Box set by Bobby Bridger
- Released: 2000
- Recorded: Timberjack Joe's Tipi, Denver Sound Studios and Hill On The Moon Studios, 17–25 July 1975, 18–19 March 2000, and 4–6 April 2000.
- Genre: Folk, acoustic, historical
- Label: White Coyote Music, ASCAP

= A Ballad of the West =

A Ballad of the West is a three-part story by Bobby Bridger told in Homeric verse and song about the Mountain Men, William F. "Buffalo Bill" Cody, and the Lakota Sioux people inspired by John G. Neihardt's A Cycle of the West.
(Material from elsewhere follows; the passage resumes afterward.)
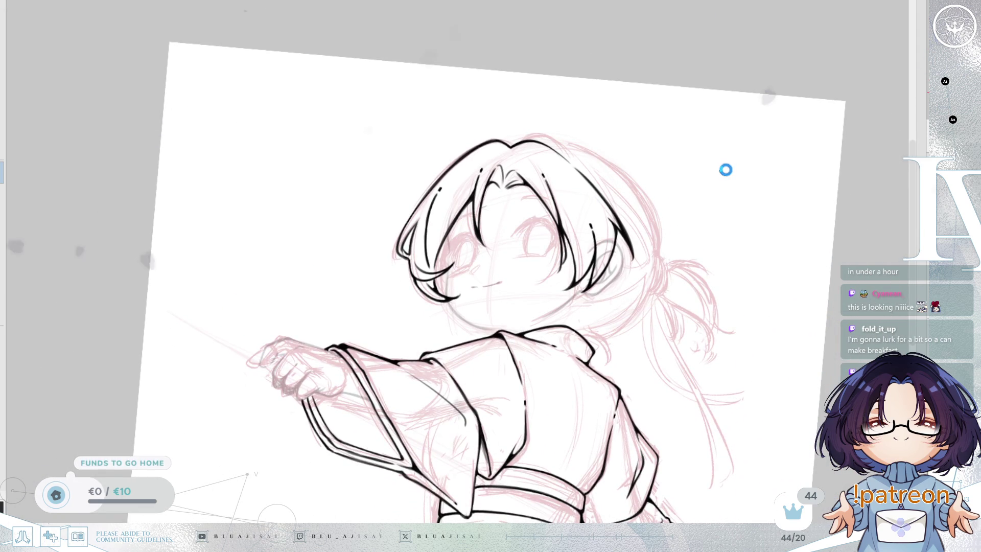
Mirror the canvas, zoom onto the ponytail, and ink two curves around the hair tie.
{"action": "key", "text": "h"}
Part One: Seekers of the Fleece:
This ballad presents the life story of mountain man Jim Bridger and the Fur Trade Era. Jim Bridger is Bobby Bridger's great granduncle. Beginning with Jim Bridger's historic ascension of the Missouri River with the Ashely-Henry Expedition in 1822, Seekers of the Fleece tells of the initial interactions between Euro-Americans and Native Americans, as well as the beginning of the American Emigration Era and the Indian Wars. This ballad was inspired by Alfred Jacob Miller's Western watercolors.

Part Two: Pahaska:
Pahaska is the Lakota word for "long hair," what the Sioux fondly called William F. "Buffalo Bill" Cody, and subsequently the name of the second ballad in the trilogy. Beginning with Buffalo Bill's birth in 1846, Pahaska chronicles Buffalo Bill's adventurous boyhood on the Great Plains, his career as a Pony Express rider, buffalo hunter, army scout, and his rise to global celebrity with the creation of the Wild West Show. Bobby Bridger also wrote a biography on Buffalo Bill recently published by the University of Texas Press, titled Buffalo Bill and Sitting Bull: Inventing the Wild West.

Part Three: Lakota:
Lakota begins with the meeting of Nebraska epic poet, John Neihardt, and the Lakota Holy Man, Black Elk, in South Dakota in 1931, of which would bring the famous book Black Elk Speaks. A 'telling of a telling of a telling,' Lakota presents Black Elk's recollections to Neihardt of the Indian Wars Era (1860–1890), Red Cloud and the Fetterman Massacre, the Battle of Little Big Horn, the deaths of Crazy Horse and Sitting Bull, travels with Buffalo Bill's Wild West Show, and the Massacre at Wounded Knee.

A Ballad of the West was partially recorded in a tipi in the Colorado Rockies and completed in a 24 track studio in Denver in 1975 with Slim Pickens and The Lost Gonzo Band: John and Jim Inmon, Bob Livingston, Gary P. Nunn and Donnie Dolan. Slim's love of the mountain men brought him to volunteer his talents to narrate Seekers of the Fleece. Bridger has been performing A Ballad of the West around the globe for nearly four decades as a one-man show.